3. Tommy Bowe (age 28, caps 49)

Bowe played at outside-centre on occasions for Welsh club the Ospreys before returning to Ulster last year and showed his versatility by lining out at full-back for his native province last week. The Monaghan man brings plenty of size and speed to any position, and can time a run as well as anyone. But his defensive decision making, along with balance and footwork, would be severely tested in the outside centre spot. Could he do a job for Ireland at 12 some day (see video)?

Bowe and O'Driscoll link up for the Lions:

4. Jonathan Sexton (age 27, caps 32)

Ireland have experimented with Sexton at inside-centre in the past and moving him over one, with D’Arcy shifting out, Big and physically powerful, Sexton would not weaken the defence and would give Ireland additional kicking options. His excellent passing would change Ireland’s threat in the centres for the first time in many years.

5. Darren Cave (age 25, caps 3)

A centre in the O’Driscoll mould, at least as far as size and style go, Cave has tenaciously established himself at an Ulster side that has been in excellent form this season. At 25, his elevation could be presented as a legitimate piece of planning for the long term. 

6. Fergus McFadden (age 26, caps 14)

Despite his impressive haul of caps, McFadden is not guaranteed to start for either Leinster or Ireland, though O’Driscoll’s injury will result in more game time at provincial level. Blessed with pace, his style in the centre is direct, but less subtle and elusive than some other contenders, and it may be that Kidney sees him as a better option on the wing. Versatility gives him excellent prospects of getting on the bench.

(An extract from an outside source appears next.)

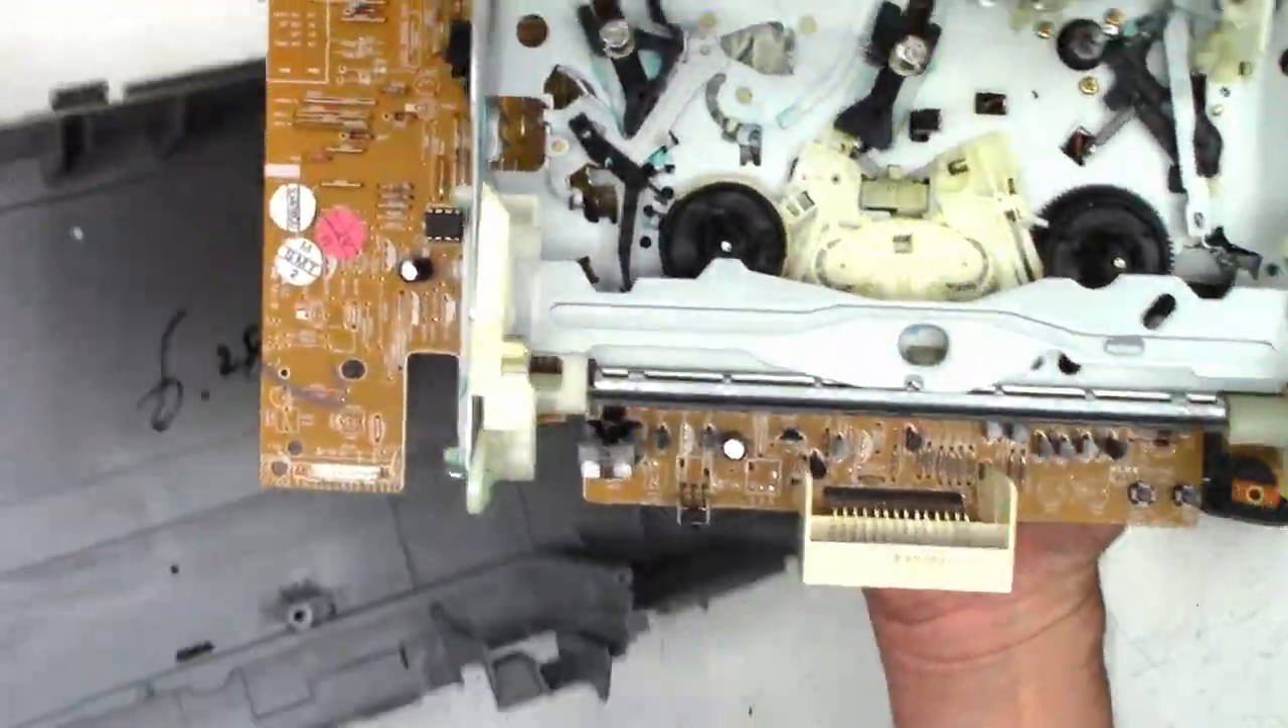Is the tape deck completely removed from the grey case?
Yes.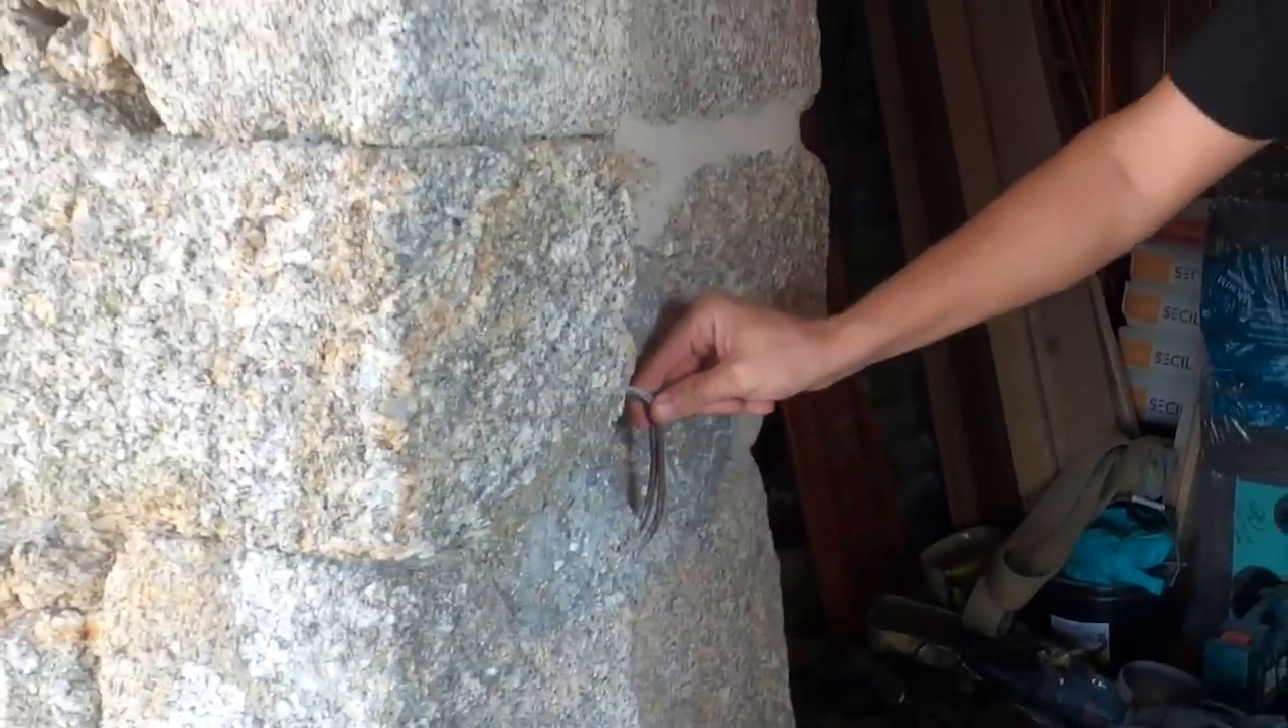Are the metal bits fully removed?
No.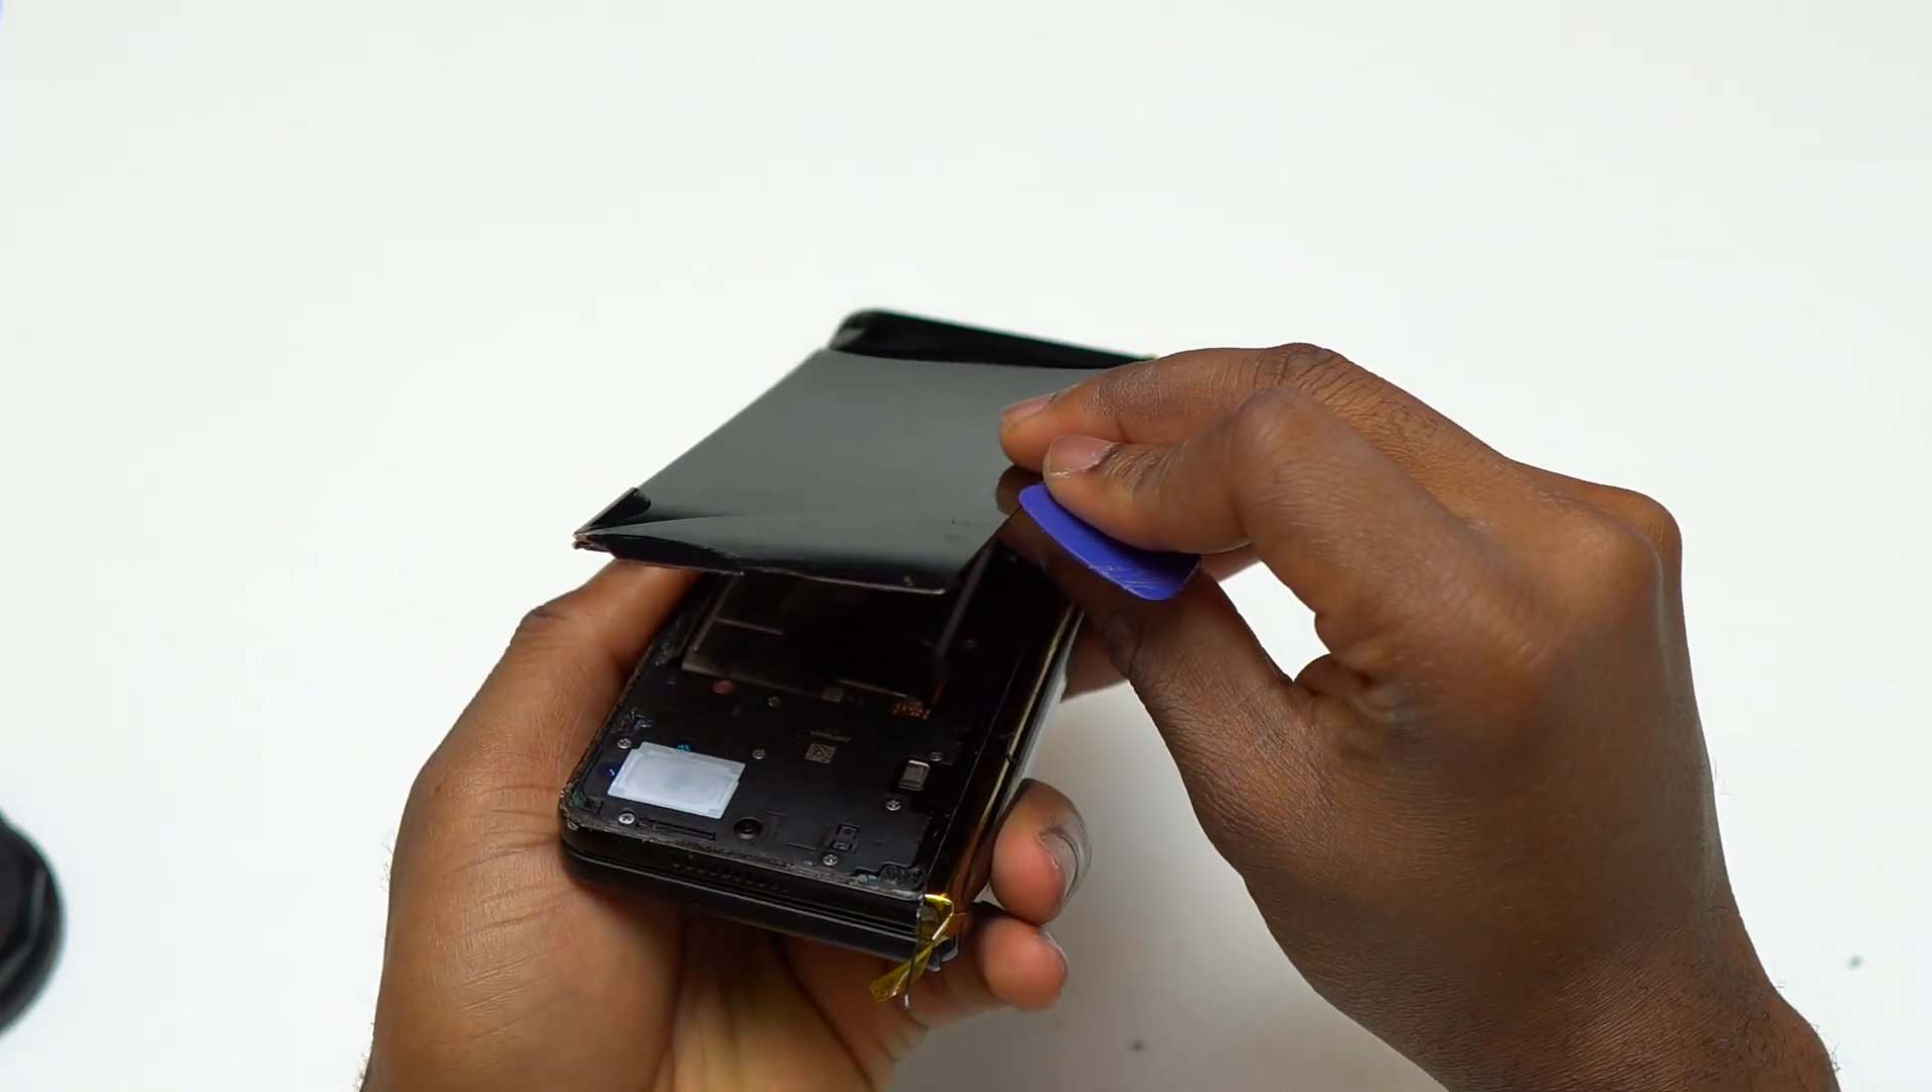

7. James Downey (age 31, caps 0)

Not in the current Ireland squad having been underused in attack even when on the pitch at Munster, who have favoured a touchline-to-touchline style instead of using his trademark crash ball. Could potentially bring a direct quality to the Irish midfield in a backline that has lacked size for quite some time and the nature of the opposition in this series - South Africa and Argentina – mean Ireland could benefit from a hard edge in defence.

Downey hits Shontayne Hape:

8. Andrew Trimble (age 28, caps 48)

First emerged as a centre but long established as a physically confrontational winger for both club and country. If pressed into service, Trimble might well make a more effective 12 than 13 at this stage.

9. Luke Marshall (age 21, caps 0)

A bright young talent who flashed into the national consciousness with an outstanding performance in the under-19 clash between Munster/Connacht and Ulster/Leinster, Marshall is not yet fully established for Ulster. More of a 10 or 12 than a slashing outside break merchant and remains one for the future.

10. Paddy Wallace (age 33, caps 30)

Disastrously called up from holiday in Portugal and dropped into the starting team for the third Test thrashing against the All Blacks in June, Wallace was left out of the initial Ireland November squad. A contemporary of O’Driscoll’s, another call up would be a surprise and it looks like his distinguished Ireland career is at an end.